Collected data
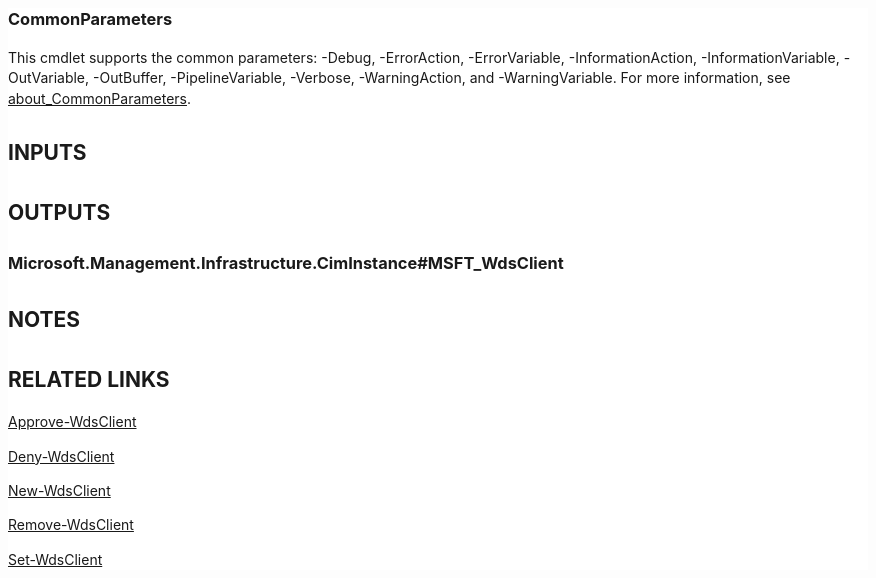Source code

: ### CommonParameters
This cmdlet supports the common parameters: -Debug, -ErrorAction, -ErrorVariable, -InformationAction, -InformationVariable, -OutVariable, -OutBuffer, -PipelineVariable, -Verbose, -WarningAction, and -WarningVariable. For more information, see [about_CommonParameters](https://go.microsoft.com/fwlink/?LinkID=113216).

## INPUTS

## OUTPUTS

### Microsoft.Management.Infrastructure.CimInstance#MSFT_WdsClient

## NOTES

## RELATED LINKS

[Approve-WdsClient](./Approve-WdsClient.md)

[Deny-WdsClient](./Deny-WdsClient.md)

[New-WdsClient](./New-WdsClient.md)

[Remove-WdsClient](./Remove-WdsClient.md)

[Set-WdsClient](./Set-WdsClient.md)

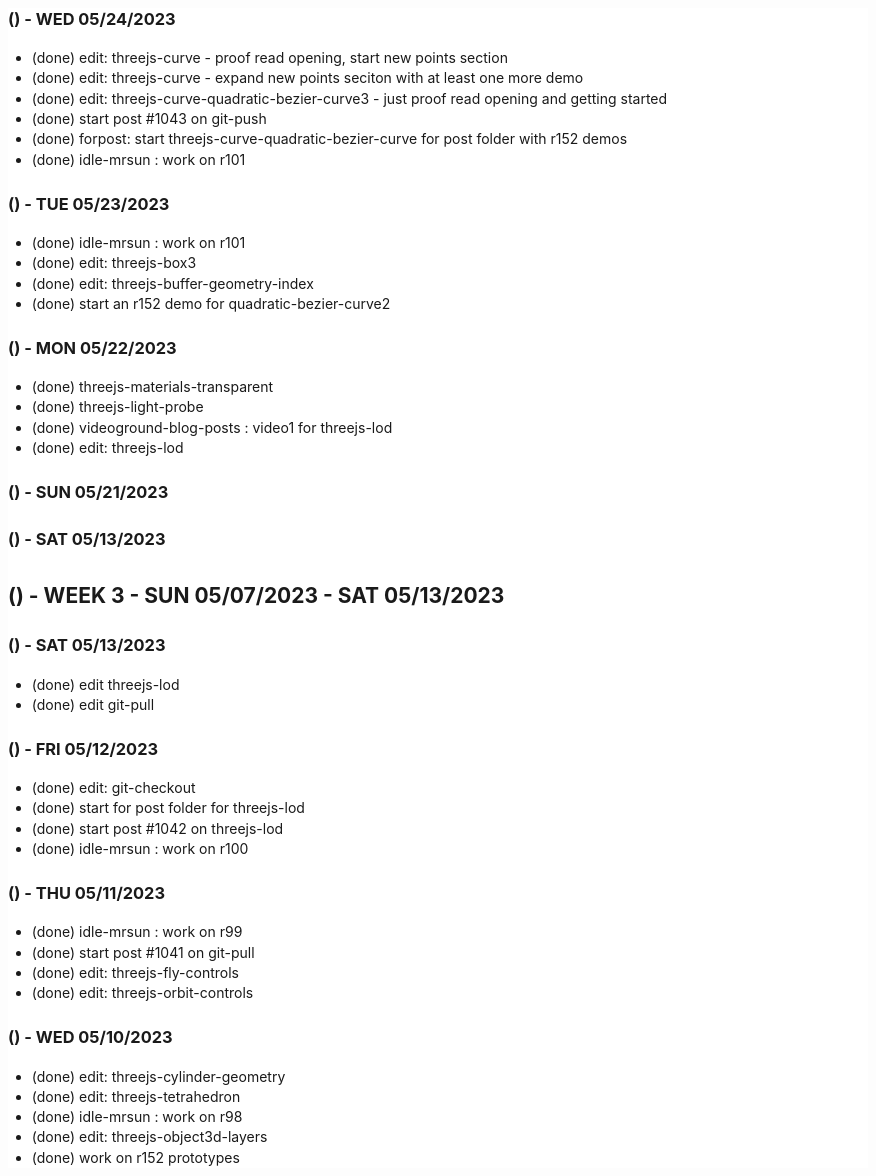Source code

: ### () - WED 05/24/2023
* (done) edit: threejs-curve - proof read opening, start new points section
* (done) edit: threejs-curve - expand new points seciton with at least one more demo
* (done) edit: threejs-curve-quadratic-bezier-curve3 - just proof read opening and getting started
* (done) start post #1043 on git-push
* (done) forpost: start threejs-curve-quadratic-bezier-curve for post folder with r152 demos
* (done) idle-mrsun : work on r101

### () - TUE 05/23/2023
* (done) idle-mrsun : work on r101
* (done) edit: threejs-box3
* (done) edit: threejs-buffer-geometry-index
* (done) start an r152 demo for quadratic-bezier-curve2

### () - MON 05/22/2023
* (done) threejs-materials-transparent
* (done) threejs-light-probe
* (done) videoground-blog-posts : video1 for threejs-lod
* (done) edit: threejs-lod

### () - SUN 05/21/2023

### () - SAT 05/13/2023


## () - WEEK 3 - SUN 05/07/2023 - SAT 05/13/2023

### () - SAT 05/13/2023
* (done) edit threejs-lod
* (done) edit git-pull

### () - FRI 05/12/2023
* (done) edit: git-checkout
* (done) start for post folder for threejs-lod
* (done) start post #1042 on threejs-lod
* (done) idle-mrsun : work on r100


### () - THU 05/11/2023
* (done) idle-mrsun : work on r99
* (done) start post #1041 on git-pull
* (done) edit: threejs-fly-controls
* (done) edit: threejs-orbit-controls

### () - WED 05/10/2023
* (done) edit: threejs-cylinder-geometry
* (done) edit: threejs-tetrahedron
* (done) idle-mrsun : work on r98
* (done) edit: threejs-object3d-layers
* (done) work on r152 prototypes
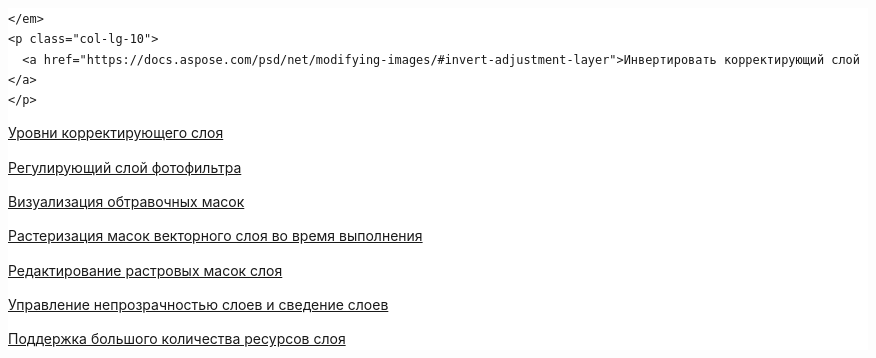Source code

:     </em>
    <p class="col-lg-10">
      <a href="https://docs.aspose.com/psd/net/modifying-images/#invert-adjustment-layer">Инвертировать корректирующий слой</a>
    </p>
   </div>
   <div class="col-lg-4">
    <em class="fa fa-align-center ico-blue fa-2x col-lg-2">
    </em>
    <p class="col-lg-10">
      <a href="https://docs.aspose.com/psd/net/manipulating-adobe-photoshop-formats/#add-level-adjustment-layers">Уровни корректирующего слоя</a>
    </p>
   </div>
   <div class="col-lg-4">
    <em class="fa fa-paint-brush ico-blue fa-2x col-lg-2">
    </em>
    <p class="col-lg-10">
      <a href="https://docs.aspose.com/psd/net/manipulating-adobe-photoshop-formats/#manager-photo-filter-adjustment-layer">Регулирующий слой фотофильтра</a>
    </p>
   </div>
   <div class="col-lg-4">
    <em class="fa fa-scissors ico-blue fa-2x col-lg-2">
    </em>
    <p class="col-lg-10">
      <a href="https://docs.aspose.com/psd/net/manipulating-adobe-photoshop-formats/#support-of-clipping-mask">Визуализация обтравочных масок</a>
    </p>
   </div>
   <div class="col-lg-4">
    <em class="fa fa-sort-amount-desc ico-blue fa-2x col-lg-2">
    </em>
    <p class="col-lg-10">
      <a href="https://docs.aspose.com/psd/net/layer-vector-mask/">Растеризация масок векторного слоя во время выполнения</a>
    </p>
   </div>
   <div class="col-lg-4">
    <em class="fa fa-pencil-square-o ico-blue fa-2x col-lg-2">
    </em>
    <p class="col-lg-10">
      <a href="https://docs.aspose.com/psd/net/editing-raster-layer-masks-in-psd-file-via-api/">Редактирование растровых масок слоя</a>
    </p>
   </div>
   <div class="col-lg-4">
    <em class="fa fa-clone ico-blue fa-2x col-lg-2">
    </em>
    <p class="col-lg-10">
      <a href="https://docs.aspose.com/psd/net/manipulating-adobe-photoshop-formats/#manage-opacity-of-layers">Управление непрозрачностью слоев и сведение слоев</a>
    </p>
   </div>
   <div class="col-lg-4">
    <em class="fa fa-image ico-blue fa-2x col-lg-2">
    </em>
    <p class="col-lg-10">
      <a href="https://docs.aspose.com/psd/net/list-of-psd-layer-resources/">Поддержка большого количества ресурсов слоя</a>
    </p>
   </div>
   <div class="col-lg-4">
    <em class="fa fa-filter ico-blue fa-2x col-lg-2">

[TASK PROMPT] Give only the number of lines in the data above that contain the string "work". Letter case must match.

[REPLY] 6